Recopiez fidèlement le passage du texte sur le dépassement climatique qui va de « La probabilité que » jusqu'à « limiter les effets. » inclus.

**TEXTE À LIRE**
.....

La probabilité que le réchauffement global moyen dépasse 1,5 °C augmentant, trois éminents membres de la Climate Overshoot Commission (« commission sur le dépassement climatique ») proposent, dans une tribune au « Monde », une feuille de route pour tenter d’en limiter les effets.


10 November 2023


Huit ans après l’adoption de l’accord de Paris, de 2015, le risque de dépassement climatique temporaire (« climate overshoot », en anglais), avec un réchauffement global moyen dépassant 1,5 °C, n’a jamais été si élevé – et ce, malgré des développements positifs. Ce dépassement n’est plus une hypothèse incertaine, et nous devons nous y préparer. Nous savons qu’avec lui viendront des conséquences négatives majeures pour la santé, la sécurité alimentaire, la disponibilité de l’eau et la stabilité sociale, entre autres.

.....

**DONNÉES FOURNIES**
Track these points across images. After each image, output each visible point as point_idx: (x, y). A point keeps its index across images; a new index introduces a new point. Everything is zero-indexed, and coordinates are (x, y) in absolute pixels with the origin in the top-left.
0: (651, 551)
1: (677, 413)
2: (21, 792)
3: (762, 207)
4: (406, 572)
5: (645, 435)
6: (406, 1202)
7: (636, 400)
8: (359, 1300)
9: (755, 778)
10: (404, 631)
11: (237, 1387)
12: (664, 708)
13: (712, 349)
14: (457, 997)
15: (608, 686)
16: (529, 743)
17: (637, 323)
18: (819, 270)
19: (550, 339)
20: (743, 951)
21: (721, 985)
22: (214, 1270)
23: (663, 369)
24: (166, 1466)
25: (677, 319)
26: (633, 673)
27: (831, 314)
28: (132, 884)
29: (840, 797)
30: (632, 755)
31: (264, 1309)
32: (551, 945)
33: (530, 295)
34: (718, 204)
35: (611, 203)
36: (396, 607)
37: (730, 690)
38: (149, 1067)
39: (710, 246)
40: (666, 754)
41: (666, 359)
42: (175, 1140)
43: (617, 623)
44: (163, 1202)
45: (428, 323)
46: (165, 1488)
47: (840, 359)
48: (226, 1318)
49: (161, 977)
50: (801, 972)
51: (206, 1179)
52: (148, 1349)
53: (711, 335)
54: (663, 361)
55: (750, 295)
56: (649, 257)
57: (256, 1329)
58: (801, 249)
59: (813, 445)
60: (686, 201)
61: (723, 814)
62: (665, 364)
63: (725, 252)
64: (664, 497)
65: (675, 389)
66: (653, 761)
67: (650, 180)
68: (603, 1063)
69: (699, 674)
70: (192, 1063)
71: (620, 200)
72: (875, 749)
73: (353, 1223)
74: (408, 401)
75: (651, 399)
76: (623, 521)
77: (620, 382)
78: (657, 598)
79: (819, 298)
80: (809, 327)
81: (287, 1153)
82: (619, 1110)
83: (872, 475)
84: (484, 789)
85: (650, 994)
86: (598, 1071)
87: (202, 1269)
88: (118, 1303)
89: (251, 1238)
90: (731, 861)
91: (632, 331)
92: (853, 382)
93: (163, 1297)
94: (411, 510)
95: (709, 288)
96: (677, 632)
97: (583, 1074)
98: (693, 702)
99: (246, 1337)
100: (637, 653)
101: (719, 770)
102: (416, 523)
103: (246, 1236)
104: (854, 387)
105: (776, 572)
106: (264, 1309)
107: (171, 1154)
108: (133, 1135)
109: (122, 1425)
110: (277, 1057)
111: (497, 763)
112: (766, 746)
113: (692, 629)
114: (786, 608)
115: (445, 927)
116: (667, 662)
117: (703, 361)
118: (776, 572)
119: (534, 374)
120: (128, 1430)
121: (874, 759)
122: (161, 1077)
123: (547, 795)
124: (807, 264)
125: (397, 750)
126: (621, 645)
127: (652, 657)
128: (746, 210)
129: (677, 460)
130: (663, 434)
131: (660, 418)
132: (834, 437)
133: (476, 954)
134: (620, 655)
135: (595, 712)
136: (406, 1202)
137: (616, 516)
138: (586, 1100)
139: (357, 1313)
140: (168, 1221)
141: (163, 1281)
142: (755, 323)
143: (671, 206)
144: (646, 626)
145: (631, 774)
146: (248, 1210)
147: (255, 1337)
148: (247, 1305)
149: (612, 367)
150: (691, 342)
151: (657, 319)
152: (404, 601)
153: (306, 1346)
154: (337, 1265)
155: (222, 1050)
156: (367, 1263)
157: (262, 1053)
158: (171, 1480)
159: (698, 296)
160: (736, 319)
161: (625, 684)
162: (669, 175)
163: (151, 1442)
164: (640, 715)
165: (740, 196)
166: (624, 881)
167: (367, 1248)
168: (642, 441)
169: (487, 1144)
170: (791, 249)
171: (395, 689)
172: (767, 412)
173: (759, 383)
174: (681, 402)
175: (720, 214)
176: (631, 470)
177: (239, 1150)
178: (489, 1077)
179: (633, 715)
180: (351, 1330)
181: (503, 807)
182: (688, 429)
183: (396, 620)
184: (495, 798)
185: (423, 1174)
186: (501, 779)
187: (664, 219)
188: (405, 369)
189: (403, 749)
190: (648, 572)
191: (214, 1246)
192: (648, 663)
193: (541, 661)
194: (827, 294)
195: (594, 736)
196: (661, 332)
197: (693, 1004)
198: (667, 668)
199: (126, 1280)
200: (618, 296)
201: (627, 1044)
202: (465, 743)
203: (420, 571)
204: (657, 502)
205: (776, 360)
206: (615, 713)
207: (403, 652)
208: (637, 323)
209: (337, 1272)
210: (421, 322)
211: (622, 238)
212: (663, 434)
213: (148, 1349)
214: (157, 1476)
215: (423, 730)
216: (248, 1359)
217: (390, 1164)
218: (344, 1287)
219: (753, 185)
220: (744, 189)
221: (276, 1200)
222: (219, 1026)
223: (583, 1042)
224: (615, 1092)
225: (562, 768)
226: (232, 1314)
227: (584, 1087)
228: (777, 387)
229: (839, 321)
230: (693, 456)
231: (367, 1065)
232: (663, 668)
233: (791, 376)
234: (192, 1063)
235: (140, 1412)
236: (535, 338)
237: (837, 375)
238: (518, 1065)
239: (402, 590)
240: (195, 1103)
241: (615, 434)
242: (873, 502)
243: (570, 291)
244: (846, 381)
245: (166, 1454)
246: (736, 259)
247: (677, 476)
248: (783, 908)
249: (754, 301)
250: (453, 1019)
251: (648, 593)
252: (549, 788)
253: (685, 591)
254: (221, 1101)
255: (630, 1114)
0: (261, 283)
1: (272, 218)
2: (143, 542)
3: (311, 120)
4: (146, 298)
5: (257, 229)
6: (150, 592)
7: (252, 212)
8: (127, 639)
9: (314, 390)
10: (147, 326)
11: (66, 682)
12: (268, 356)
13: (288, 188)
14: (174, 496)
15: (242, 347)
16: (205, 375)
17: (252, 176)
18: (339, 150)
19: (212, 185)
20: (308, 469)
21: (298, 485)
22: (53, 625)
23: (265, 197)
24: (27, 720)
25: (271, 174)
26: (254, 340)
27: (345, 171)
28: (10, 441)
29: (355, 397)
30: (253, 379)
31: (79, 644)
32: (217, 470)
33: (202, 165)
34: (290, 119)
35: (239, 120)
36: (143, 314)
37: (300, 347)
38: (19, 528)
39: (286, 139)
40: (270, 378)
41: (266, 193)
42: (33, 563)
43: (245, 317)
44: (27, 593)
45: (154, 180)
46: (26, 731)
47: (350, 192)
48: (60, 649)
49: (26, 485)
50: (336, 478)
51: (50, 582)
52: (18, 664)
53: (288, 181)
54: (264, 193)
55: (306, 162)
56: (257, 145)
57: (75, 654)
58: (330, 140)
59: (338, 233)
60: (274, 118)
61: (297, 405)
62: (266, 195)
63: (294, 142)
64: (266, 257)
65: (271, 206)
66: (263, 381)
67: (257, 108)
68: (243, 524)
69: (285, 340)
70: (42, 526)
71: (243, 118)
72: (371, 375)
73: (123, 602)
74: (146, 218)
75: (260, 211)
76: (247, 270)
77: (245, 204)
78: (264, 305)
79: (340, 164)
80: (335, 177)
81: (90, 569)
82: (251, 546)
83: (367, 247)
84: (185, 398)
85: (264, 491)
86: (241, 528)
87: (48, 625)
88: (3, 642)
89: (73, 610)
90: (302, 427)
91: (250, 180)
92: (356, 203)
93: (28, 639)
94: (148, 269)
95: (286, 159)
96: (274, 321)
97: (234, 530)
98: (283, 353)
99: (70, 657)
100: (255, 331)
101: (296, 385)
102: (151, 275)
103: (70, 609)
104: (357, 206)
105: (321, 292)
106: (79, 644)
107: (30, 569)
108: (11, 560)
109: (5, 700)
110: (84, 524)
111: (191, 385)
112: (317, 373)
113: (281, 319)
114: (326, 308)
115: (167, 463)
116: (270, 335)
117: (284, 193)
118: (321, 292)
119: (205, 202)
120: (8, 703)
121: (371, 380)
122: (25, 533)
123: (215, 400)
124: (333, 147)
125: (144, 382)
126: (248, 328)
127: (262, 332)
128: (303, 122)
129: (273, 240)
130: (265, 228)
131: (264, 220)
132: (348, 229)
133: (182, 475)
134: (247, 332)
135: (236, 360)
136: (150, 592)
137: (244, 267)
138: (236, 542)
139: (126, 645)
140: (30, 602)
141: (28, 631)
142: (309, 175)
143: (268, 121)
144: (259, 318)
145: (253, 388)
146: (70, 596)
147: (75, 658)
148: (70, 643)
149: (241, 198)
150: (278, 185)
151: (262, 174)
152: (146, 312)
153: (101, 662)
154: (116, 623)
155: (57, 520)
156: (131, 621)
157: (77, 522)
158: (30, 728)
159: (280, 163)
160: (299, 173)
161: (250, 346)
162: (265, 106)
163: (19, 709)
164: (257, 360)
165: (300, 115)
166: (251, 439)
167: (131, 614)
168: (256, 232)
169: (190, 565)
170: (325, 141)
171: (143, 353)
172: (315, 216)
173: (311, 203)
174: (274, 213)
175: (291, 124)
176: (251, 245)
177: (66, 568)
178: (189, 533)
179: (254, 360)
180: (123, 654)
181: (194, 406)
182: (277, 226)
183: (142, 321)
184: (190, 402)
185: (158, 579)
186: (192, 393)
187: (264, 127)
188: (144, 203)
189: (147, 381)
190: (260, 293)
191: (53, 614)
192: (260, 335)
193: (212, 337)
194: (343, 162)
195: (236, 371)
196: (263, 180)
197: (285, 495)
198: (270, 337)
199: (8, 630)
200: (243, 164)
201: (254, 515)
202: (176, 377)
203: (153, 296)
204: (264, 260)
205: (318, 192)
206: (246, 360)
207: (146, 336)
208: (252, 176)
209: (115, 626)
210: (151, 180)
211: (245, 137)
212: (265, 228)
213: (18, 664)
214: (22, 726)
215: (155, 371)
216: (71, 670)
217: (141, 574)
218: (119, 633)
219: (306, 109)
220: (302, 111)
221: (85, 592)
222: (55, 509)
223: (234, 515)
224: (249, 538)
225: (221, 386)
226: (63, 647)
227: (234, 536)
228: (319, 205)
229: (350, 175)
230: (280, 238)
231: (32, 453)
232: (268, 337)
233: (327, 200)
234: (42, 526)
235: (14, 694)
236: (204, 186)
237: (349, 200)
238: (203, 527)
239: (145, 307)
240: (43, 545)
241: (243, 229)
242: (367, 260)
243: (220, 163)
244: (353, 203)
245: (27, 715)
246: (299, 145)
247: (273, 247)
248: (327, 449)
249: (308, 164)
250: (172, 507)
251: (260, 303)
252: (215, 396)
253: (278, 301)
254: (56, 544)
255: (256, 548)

.....

**RÉPONSE DEMANDÉE**
La probabilité que le réchauffement global moyen dépasse 1,5 °C augmentant, trois éminents membres de la Climate Overshoot Commission (« commission sur le dépassement climatique ») proposent, dans une tribune au « Monde », une feuille de route pour tenter d’en limiter les effets.